There's a wonderful moment in the expanded edition of Stephen King's "The Stand" where Stu tells Frannie a story about the night Jim Morrison came into his gas station, years after he had supposedly died over in Paris.  Even though the story lasts no more than a couple of pages, it fits in perfectly with the tone and mystery (and danger) of the greater story that King is telling.

From time to time, I think about a similar story involving another King - Elvis Presley.  In my story, Elvis is still out there somewhere - maybe working in a late-night diner somewhere in the south, maybe overseas relaxing on a secluded beach, maybe just hanging out in New York City, drawing looks every now and then but ultimately nothing more than a thought from those who see him that "wow, that guy could have passed for Elvis, about 30 years ago."

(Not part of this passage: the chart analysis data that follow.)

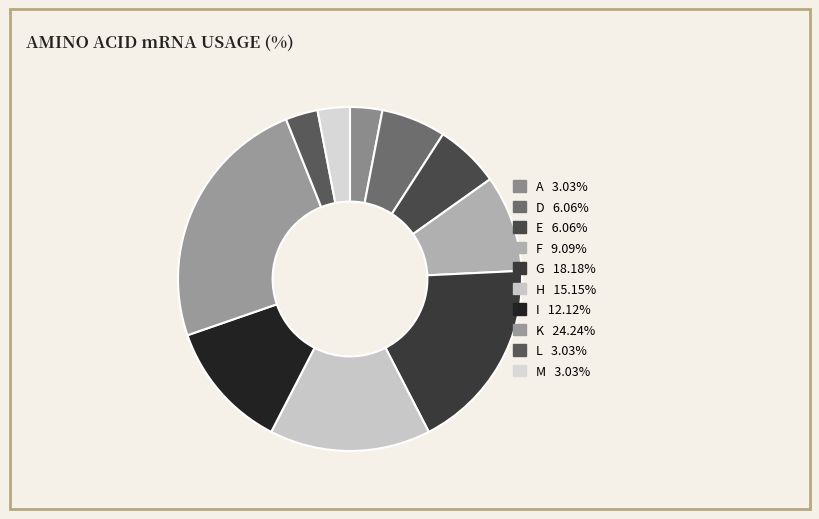

How many slices are in this pie chart?

10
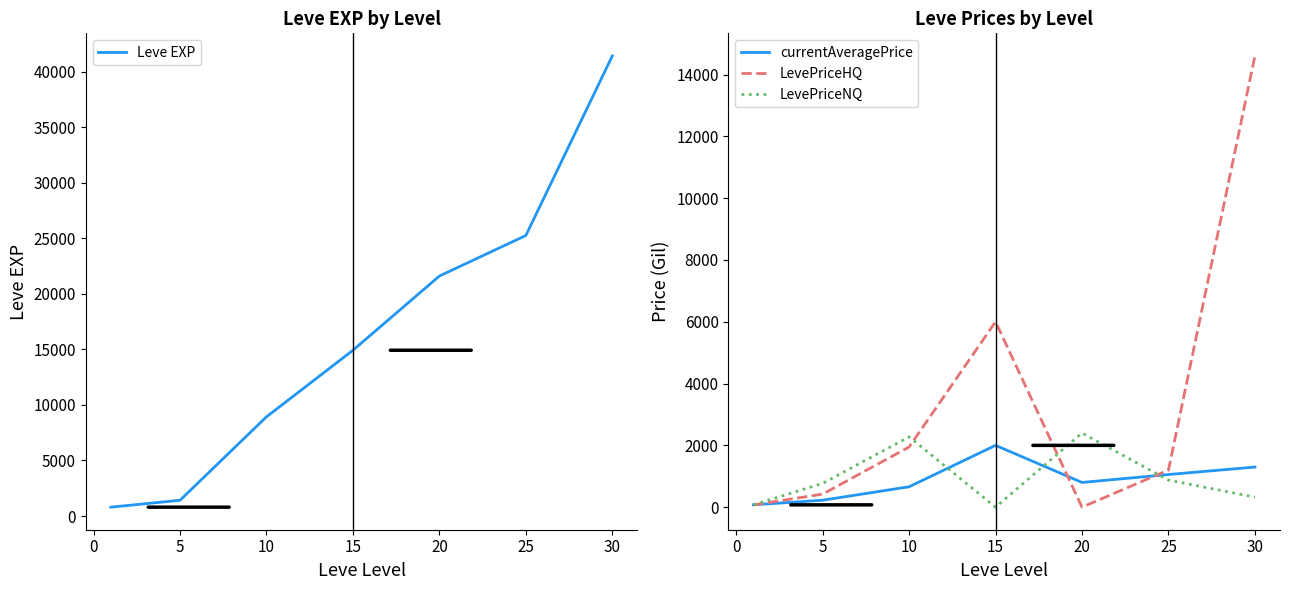

How many values in the LevePriceHQ series are below 1201?

3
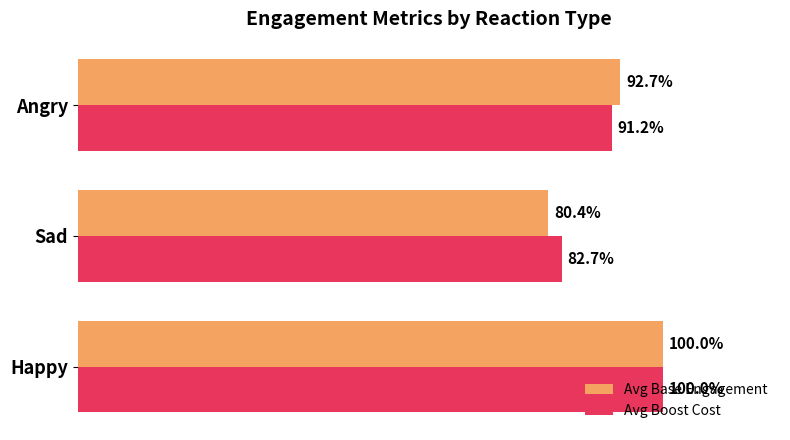

Which series has the widest spread of values?

Avg Base Engagement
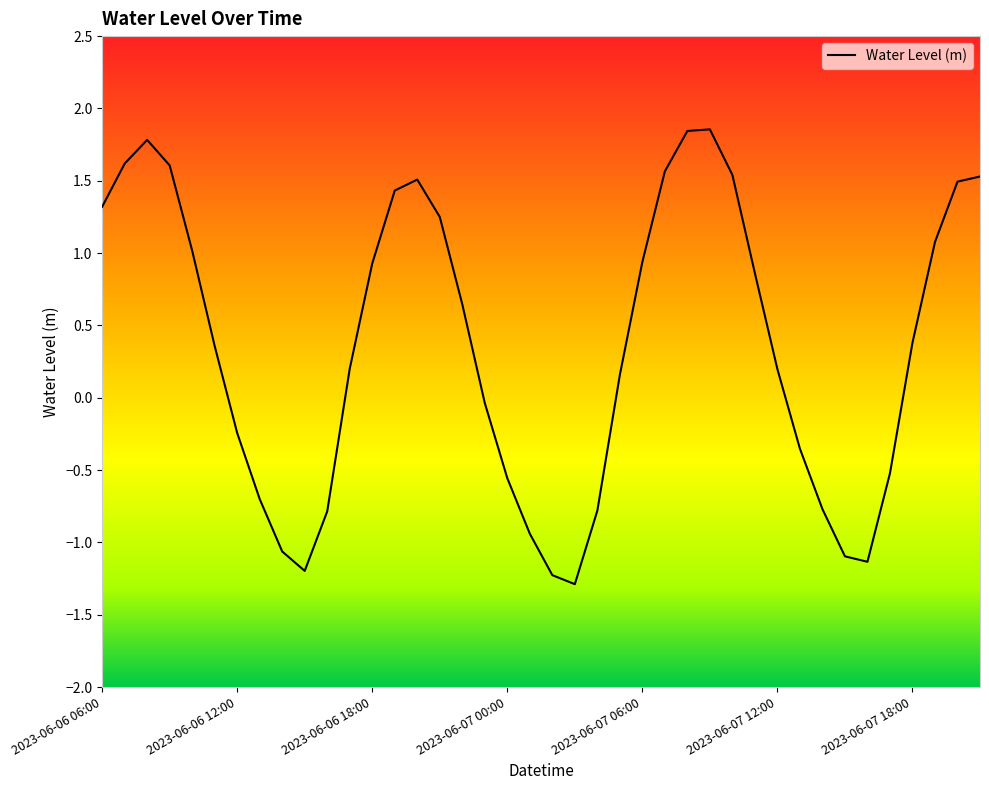

What is the maximum value shown in the chart?

1.9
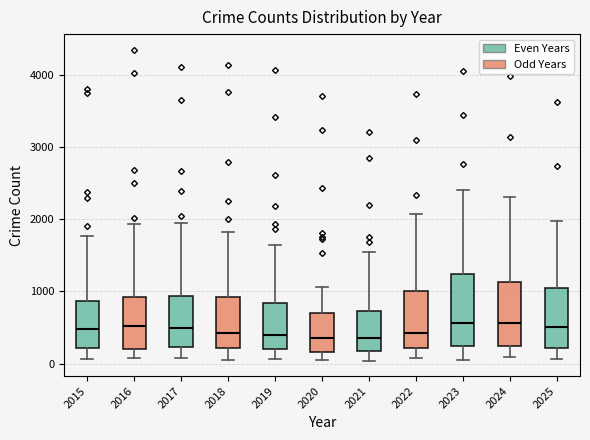

Reading left to right, read every box against the y-axis: the position of its median line, the range the box covers, and the ends of its whiskers. The values are not printed on the chart, so give them approximately, as read against the axis.

2015: median 500, box 200 to 900, whiskers 100 to 1800
2016: median 500, box 200 to 900, whiskers 100 to 1900
2017: median 500, box 200 to 900, whiskers 100 to 2000
2018: median 400, box 200 to 900, whiskers 100 to 1800
2019: median 400, box 200 to 800, whiskers 100 to 1600
2020: median 300, box 200 to 700, whiskers 100 to 1100
2021: median 400, box 200 to 700, whiskers 0 to 1500
2022: median 400, box 200 to 1000, whiskers 100 to 2100
2023: median 600, box 200 to 1200, whiskers 100 to 2400
2024: median 600, box 200 to 1100, whiskers 100 to 2300
2025: median 500, box 200 to 1000, whiskers 100 to 2000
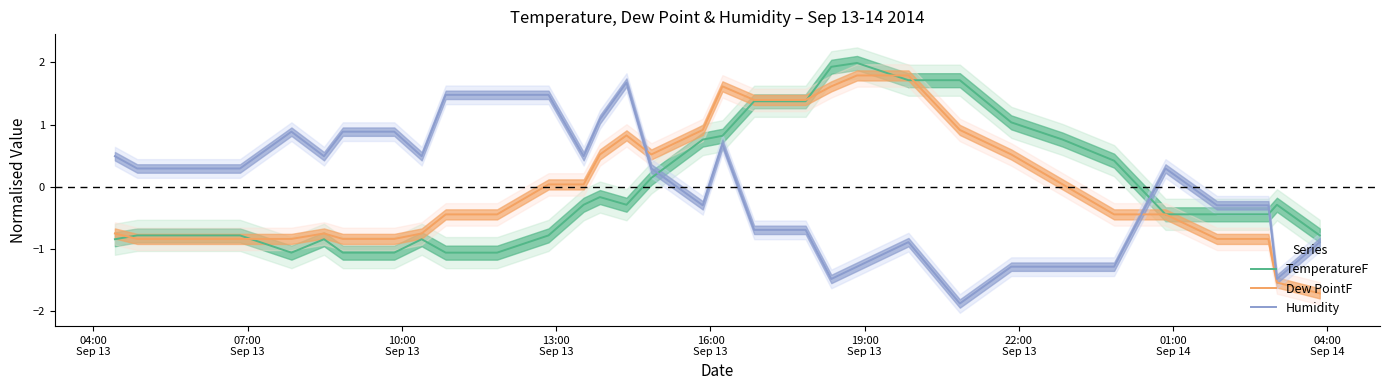

How many lines are shown in the chart?

3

In my story, the day arrives when Elvis decides, a la John Lennon circa 1979, that it's time to get the ol' axe out and hit the studio.  And, in a clandestine session produced by Rick Rubin, an album is recorded by a mysterious figure who sounds so much like Elvis that even Bruce Springsteen is tempted to make another late-night visit to Graceland.  And women in their seventies are heard to exclaim, "Lord almighty!  I feel my temperature rising..."

Someday, that story will be told in these pages.  For now, we have "Burning Love," Elvis' last great AM radio hit, where he made it sound easy.  A hunk of burning love, indeed.  From the Fall of 1972.